Required action: Count, in the entries, the lines with "casing". Answer with the number only.

________

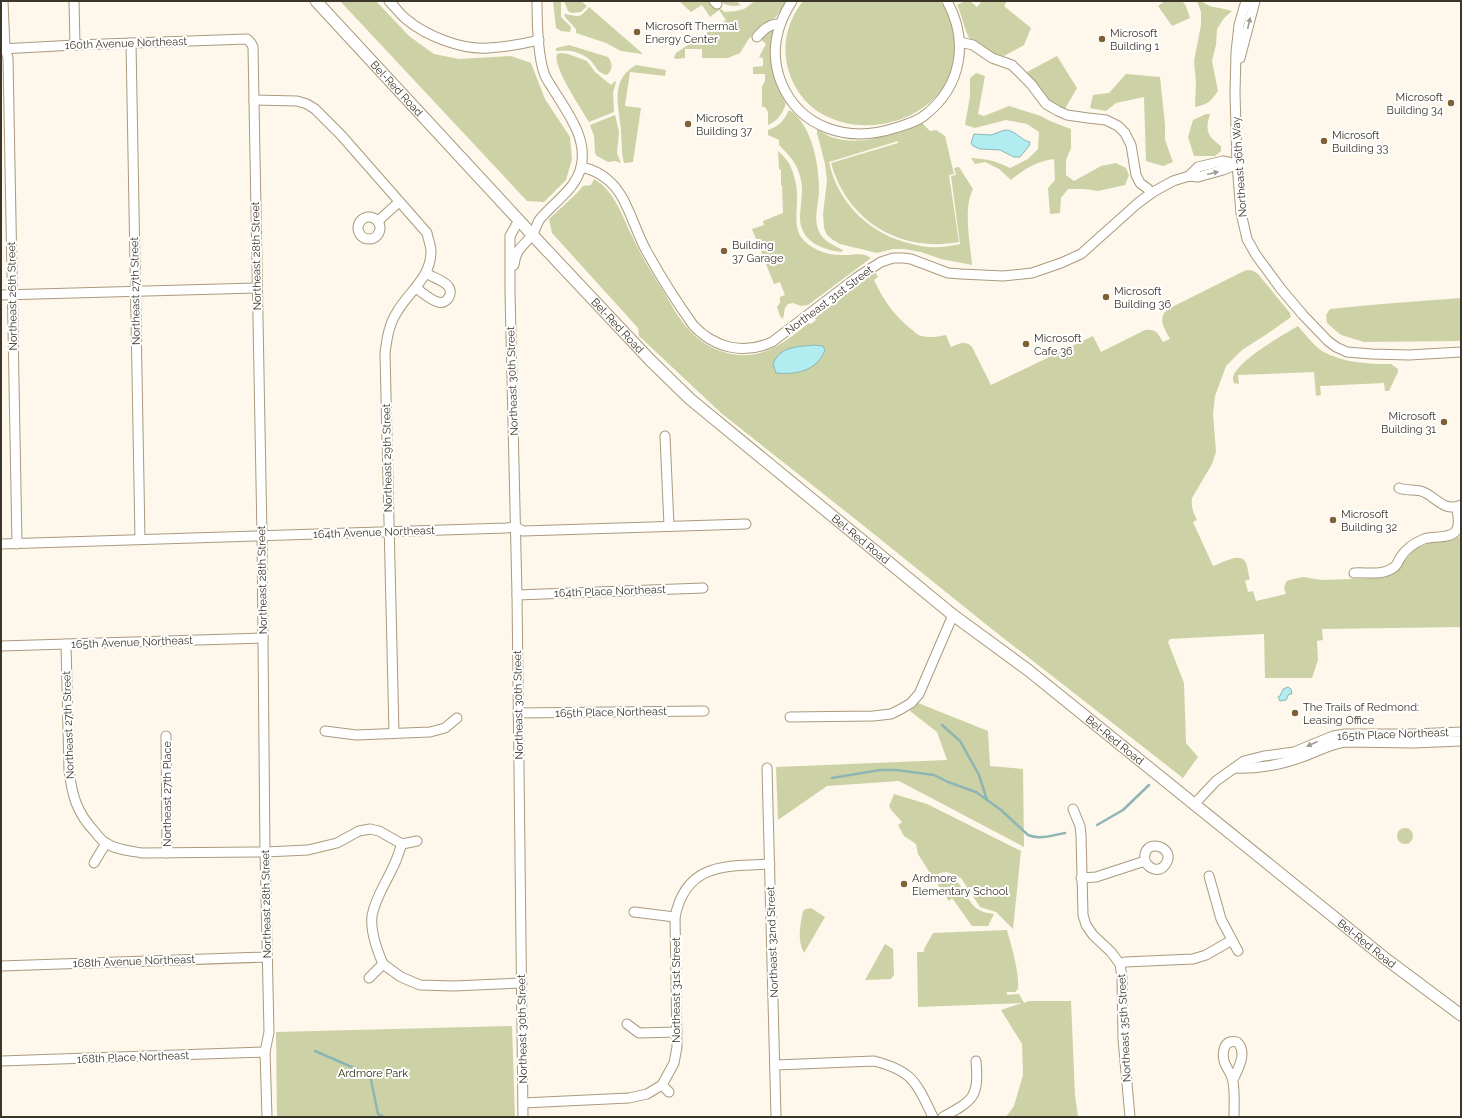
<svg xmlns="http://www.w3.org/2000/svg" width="1462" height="1118" font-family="Raleway,sans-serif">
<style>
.green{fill:#cdd2a6}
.water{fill:#b0ecf0;stroke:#8db5b4}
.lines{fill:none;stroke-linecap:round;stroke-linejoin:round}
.stream{stroke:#8db5b4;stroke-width:2.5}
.minor-casing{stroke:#aa9a7e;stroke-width:11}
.major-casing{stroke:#aa9a7e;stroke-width:13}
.minor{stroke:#fff;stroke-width:9}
.major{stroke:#fff;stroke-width:11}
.oneway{fill:#9e9a94}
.poi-dot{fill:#7d6134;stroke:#fff;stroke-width:1.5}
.labels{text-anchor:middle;stroke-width:4;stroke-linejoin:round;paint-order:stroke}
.poi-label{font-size:11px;fill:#3c3529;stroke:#fff;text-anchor:start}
.street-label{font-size:11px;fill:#3c3529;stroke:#fff}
.park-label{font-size:11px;fill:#2e300d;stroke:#fff}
</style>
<rect width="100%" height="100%" fill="#fef7eb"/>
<g class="green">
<path d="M340,1H376L409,36L434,54L459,59L511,56L531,63L545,99L570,137L572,159L566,180L544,202L527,201Z"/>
<path d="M553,1H561V17L571,27L570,32L561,31L556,28Z"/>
<path d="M564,1H581L587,6L581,12L572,13L568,11Z"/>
<path d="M679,1H710L725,12L736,11L744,9L755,1H787L776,17L759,28L748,40L740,53L728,58H702V49H685V58L675,59L674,57L676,53L726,20L719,10L710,17L702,5L691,12Z"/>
<path d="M720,1H736L741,5C734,7 726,6 720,1Z"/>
<path d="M803,1H940C951,14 955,30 955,46C957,133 816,158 789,72C781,46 787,22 803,1Z"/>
<path d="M965,1H970L977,7L982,1H1007L1004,6L1031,28L1024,45L1004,56C993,53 977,49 970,39C966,34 961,13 957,5Z"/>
<path d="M1165,1H1182L1186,6L1190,18L1172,26L1158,6Z"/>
<path d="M1197,1C1203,1 1206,5 1213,7C1220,8 1226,9 1232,11L1224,18L1217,29L1216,45L1212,61L1218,91C1210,102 1209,104 1195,107L1196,82L1194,61L1201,25V12Z"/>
<path d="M589,7L642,53V54L621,51L606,43L576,33V29L565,17L564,14C577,15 578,21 589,7Z"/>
<path d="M771,30L773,32C770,60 772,78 786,104C782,114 778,121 768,125V112L765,107H762V86L765,81V74H753V67L763,66V58L759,57L766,44L760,39Z"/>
<path d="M569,45L608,57C613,63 613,70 607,75C598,74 596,66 590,60C582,52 567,49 556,51V48Z"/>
<path d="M561,53L568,54L587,61L595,72L611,85L615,81L616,82L613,93L614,112L589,122C582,110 552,66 557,54Z"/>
<path d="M1057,56L1077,88L1065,109C1047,103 1038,87 1027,72Z"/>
<path d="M636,65L666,70L665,76L630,72L625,106L641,108L633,162L624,163C621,152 622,142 621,132C620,108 608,81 636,65Z"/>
<path d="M976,73L985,76L978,114L984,116L1009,106L1041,116L1050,121L1071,129V148L1066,160V175L1074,181L1101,166L1116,163L1126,168L1129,175L1125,185L1098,191L1084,189H1068L1061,198L1060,213L1050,214L1048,188L1055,180L1054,159C1035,162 1026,168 1011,180L999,169L985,162L975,164L971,158C988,159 996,161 1010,168L1028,159L1038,149L1039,132L1027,124L1006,120L975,128L965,125L970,96V78Z"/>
<path d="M1126,74L1160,77L1165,124V140L1173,162L1163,166L1146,161L1144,97L1116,103L1106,111L1090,108L1093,95L1109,93Z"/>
<path d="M789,110C812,123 820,168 819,193C818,205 814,218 818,229C822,241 833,245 843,250L842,252C823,250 801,242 800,219C800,203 805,190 799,173C796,162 787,153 779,145V140L768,135V130C779,126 784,121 789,110Z"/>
<path d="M1206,114H1210C1205,129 1207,136 1221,146V151L1215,156H1194L1188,137L1193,120Z"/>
<path d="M615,115L619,132L617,153L621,163L615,161L608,162L597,156L595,153L594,136L590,125Z"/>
<path d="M921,122L930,131L936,130L945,136L954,174L949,175L959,242C900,253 847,221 831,163L898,143V141L829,162C838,204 871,235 912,244C920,246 930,248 939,247C946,247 953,245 960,244L951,176L956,175L954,168L959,167L973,189C963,208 970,243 972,265L941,259L921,252L904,249H893L877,253L840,244L833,240L827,235L824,228L823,214L827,180L825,164L817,133V129C822,132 826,135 831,137C860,147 894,135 921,122Z"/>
<path d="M778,151C783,155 787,160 790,165C794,175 797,184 797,195C798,208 793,225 801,237C811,250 828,256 845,255C854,255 863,252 871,258L808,305L801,306L793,303L788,304L785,308L783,319L780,316L777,307L780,303V297L785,295L780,282L774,284L752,229L764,225L763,221L783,213L782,186L781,185V170L779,169Z"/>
<path d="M594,179C615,191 622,216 632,236C641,255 651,272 662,289C671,304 679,320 691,332C711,352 739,361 766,351C782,345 796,333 809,323L811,324L816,320L815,318L875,272L878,277L874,280C884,301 893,314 911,329C914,331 917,335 921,336C929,338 937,337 946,335L951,347C959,344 965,340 972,347L991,385L1093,336L1101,352L1145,330C1157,329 1157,333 1163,342L1170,339C1164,328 1157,318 1168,309L1244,271C1249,269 1253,270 1258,274L1290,313L1291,317L1267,334L1242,350L1226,366L1215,396L1213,414L1216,452L1212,464L1192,498C1191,507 1193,512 1197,520L1193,522L1213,566C1220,564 1238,553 1244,560C1248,564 1248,574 1250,579L1245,581L1248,592L1253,591L1256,601L1286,594L1284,588L1286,582L1289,580L1303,577L1322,580L1377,578L1388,575L1397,569L1414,550L1422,546L1432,542L1452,540L1461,536V627L1322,629L1323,640L1317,641L1318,660L1312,678H1265L1264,634L1170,639L1168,642L1184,683L1186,743L1198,757L1183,778L988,626L859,522L721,413L639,336L638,328L552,233L549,219L576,194L583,186L591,185Z"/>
<path d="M1461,298V341L1364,342L1341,335L1327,323L1326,315L1330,309L1382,304Z"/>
<path d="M1298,326C1305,334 1313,345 1322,351C1343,363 1367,364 1391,364L1398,369V372L1389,391H1385L1384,383L1320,386L1321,395L1316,396L1314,372L1238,375L1239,384L1234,383C1224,367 1285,334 1298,326Z"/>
<path d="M918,703L988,731L990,766L1023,769L1024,847L899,781L827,786L778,820L776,767L947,760L937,732L910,711Z"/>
<path d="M894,794L927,804L1021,851L1013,929L996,912L980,907L961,878L947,872L940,873L933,878L918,854L916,844L904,836L898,825L902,822L892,811L889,806Z"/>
<circle cx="1405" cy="836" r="8"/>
<path d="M947,878C963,879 965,899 976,908C981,912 988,913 994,914L988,926H972L952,898L949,901L936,882Z"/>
<path d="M811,908L825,917L804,953C797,939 800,927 803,911L806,909Z"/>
<path d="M1007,930C1012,949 1019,969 1018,989L1015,992H1007V995L1019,994L1024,1003L1029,1001H1071L1075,1095L1078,1117H1006L1014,1106L1023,1075L1022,1044L1001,1010L1022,1003L918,1007L917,952H924V949L933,933Z"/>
<path d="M885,944L893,949L894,975L891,979L865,980Z"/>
<path d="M512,1026L515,1117H277L276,1032Z"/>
</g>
<g class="water">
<path d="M1005,130C1016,130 1020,140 1030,142L1029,146L1020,157H1014L1000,150L980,149L973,146L971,143L974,134L991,135Z"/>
<path d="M814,345L823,346L825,350C817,371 796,375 776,373L773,364C780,346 797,347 814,345Z"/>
<path d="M1288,687L1291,689L1292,694H1289L1286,700L1280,701L1278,697L1280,696L1283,689Z"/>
</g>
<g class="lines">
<g class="stream">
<path d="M942,725L960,741L979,775L987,800"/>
<path d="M832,778L880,770H896L934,775L948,782L976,792L1001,810L1028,835C1040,840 1053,835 1065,833"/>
<path d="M1097,825L1123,810L1149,785"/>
<path d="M315,1051L370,1075L378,1114L384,1117"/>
</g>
<defs>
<g id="minor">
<path d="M3,1L5,48L8,58L17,544"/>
<path d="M74,1L75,45"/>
<path d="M389,1C395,7 400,14 406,19C426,36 462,50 488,48C505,47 523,44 539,40"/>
<path d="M714,1L717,4"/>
<path d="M792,1C776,26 770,54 781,82C800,129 849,143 895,128C905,125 917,122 925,115C962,86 969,41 947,1"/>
<path d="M1246,1L1239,25L1236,52L1235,93L1237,164L1241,213L1247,239L1256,255L1281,289L1303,315L1328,341L1336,347L1347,352L1372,354L1409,355L1461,352"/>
<path d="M757,37C763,30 770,23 780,24"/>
<path d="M960,42L973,45L992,58L1012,65L1031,84L1046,104L1058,111L1067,115L1088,118L1106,120L1118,126L1125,133L1131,145L1136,175L1140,183L1148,189"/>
<path d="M131,43L140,539"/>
<path d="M1,49L75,45L247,39L251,43L253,47L262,536L265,852L269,1032L265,1052L267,1117"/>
<path d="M1240,58L1255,1"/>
<path d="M254,100L297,101L307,104L315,109L341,135L427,233C428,239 431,246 431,251C431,278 409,291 397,312C389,324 387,338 385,353L394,733"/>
<path d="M581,167C591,169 600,173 608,180C627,195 634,229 646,250C660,276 676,301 693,325C714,348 744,355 772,342L856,278L881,262L893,258H903L911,259L948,273L961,274L1003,276L1032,273L1061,263L1081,254L1138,203L1153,192L1173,181L1189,176L1198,177L1223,170L1237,164"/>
<path d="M1189,176L1198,167L1223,161L1237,164"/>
<circle cx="369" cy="228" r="11"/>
<path d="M519,220L510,236V292L517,595L523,1117"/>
<path d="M378,221L399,202"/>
<path d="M514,265C516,248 523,247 532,235C536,230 536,224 540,219C554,202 576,189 581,167C588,138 567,112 553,89C550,84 546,79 544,73C538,55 537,21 537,1"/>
<path d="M416,288C422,292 430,300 438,302C447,305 454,293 448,286C443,280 432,277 426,273"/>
<path d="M1,295L257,288"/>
<path d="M665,436L669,526"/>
<path d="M1399,488C1406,491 1413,489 1421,491C1435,495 1443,513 1461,505"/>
<path d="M1,544L506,528L516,527L523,531L746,524"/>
<path d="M1354,573C1367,572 1381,576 1393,568C1397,566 1398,562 1400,558C1405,550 1414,543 1424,539C1433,536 1450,539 1456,531C1461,523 1457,515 1457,507"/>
<path d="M517,595L703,588"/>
<path d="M66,644L69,770C72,796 77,813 95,832C98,836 102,841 106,843C116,850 131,851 142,853L265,852L308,850L337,843L359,831L370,829L379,831L402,844L417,841"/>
<path d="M1,646L263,638"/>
<path d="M518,713L704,711"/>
<path d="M790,717L873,716L891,714L901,709L911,703L919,694L953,615"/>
<path d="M325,731L356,735L430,732L445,728L457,718"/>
<path d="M166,736L167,853"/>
<path d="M767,768L776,1117"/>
<path d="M1235,768C1255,769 1280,765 1299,758C1315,753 1329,744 1346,742L1414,743L1461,741"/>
<path d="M1194,805L1200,798L1216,781L1244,761L1264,756L1294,752L1333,736L1345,734H1413L1461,732"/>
<path d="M1073,809L1080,826L1081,835L1083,915L1086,925L1093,935L1111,952L1120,964L1122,977L1123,1039L1130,1117"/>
<path d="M94,863L106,843"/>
<path d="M1209,876L1221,919L1238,951"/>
<path d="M1081,878L1096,877L1145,861C1149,869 1159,873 1165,865C1179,847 1141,835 1145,861"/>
<path d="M634,912L675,917"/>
<path d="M383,964L401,977L420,985L454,986L522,983"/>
<path d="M1120,964L1125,962L1193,959L1206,955L1232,940"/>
<path d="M1,966L267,957"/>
<path d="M369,978L383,964C377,950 370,932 372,916C375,898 386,883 393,867C397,860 399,851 402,844"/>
<path d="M627,1024L639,1033L677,1032"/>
<path d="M1,1061L265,1052"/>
<path d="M776,1065L874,1061C913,1071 916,1082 933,1117"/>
<path d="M1233,1080C1238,1069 1248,1052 1237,1042C1224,1039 1222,1051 1224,1061C1226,1068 1232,1074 1233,1082C1235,1093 1234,1105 1234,1117"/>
<path d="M662,1085L669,1092"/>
<path d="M523,1103L629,1098L647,1094L662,1085L674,1063L677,1047L675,917C686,863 725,866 770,864"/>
<path d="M943,1117C974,1100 979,1097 976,1061"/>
</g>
<g id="major">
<path id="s1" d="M316,1L539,242L650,360L690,399L953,615L1028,670L1386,959L1461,1015"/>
</g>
</defs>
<use href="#minor" class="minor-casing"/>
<use href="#major" class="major-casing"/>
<use href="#minor" class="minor"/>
<use href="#major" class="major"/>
</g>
<defs><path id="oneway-solid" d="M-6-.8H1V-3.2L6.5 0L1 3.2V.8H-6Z"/></defs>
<g class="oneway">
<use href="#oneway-solid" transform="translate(1249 23) rotate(-77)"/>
<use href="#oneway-solid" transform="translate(1213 173) rotate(-14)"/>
<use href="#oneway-solid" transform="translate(1312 744) rotate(156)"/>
</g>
<g class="poi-dot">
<circle cx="637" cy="32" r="4"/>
<circle cx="1102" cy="39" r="4"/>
<circle cx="1451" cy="103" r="4"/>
<circle cx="688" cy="124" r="4"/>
<circle cx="1324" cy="141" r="4"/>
<circle cx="724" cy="251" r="4"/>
<circle cx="1106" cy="297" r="4"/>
<circle cx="1026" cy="344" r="4"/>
<circle cx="1444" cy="422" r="4"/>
<circle cx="1333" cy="520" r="4"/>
<circle cx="1295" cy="713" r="4"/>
<circle cx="904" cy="884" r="4"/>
</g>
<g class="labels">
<g class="poi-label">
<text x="645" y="30">Microsoft Thermal<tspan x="645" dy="13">Energy Center</tspan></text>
<text x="1110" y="37">Microsoft<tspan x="1110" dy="13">Building 1</tspan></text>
<text x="1443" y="101" text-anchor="end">Microsoft<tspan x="1443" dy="13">Building 34</tspan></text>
<text x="696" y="122">Microsoft<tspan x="696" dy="13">Building 37</tspan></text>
<text x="1332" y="139">Microsoft<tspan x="1332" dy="13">Building 33</tspan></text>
<text x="732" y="249">Building<tspan x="732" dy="13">37 Garage</tspan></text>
<text x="1114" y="295">Microsoft<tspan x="1114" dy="13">Building 36</tspan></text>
<text x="1034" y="342">Microsoft<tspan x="1034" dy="13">Cafe 36</tspan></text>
<text x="1436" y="420" text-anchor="end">Microsoft<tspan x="1436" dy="13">Building 31</tspan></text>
<text x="1341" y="518">Microsoft<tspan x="1341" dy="13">Building 32</tspan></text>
<text x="1303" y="711">The Trails of Redmond:<tspan x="1303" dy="13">Leasing Office</tspan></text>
<text x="912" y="882">Ardmore<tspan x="912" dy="13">Elementary School</tspan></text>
</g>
<g class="street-label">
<text transform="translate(126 43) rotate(-2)" y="4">160th Avenue Northeast</text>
<text dy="4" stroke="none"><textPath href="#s1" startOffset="119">Bel-Red Road</textPath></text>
<text transform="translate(1239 167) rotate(-94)" y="4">Northeast 36th Way</text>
<text transform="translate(256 256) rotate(-91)" y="4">Northeast 28th Street</text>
<text transform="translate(135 291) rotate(-91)" y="4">Northeast 27th Street</text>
<text transform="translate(12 296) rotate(-91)" y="4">Northeast 26th Street</text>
<text transform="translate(829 300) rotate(-37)" y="4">Northeast 31st Street</text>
<text dy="4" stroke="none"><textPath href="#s1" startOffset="443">Bel-Red Road</textPath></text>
<text transform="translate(512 381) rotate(-92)" y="4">Northeast 30th Street</text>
<text transform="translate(387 458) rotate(-91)" y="4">Northeast 29th Street</text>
<text transform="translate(374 532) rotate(-2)" y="4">164th Avenue Northeast</text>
<text dy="4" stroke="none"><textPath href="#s1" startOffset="767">Bel-Red Road</textPath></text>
<text transform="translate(262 580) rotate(-91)" y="4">Northeast 28th Street</text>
<text transform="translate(610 591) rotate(-2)" y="4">164th Place Northeast</text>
<text transform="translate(132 642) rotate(-2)" y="4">165th Avenue Northeast</text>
<text transform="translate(518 705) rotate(-91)" y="4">Northeast 30th Street</text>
<text transform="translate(611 712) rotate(-1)" y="4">165th Place Northeast</text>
<text transform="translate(68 725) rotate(-92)" y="4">Northeast 27th Street</text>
<text transform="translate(1393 734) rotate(-2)" y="4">165th Place Northeast</text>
<text dy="4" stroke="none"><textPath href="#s1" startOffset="1091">Bel-Red Road</textPath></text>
<text transform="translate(167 794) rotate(-90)" y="4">Northeast 27th Place</text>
<text transform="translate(266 904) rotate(-91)" y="4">Northeast 28th Street</text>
<text transform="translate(772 942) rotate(-92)" y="4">Northeast 32nd Street</text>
<text dy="4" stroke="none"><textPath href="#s1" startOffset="1415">Bel-Red Road</textPath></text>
<text transform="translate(134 961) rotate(-2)" y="4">168th Avenue Northeast</text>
<text transform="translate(676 990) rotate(-90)" y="4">Northeast 31st Street</text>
<text transform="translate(1124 1028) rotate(-93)" y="4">Northeast 35th Street</text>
<text transform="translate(522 1029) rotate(-91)" y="4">Northeast 30th Street</text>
<text transform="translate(133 1057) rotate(-2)" y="4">168th Place Northeast</text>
</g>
<g class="park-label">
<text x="373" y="1077">Ardmore Park</text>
</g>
</g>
<rect width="1462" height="1118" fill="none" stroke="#3c3529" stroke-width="4"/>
</svg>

________

Written answer: 4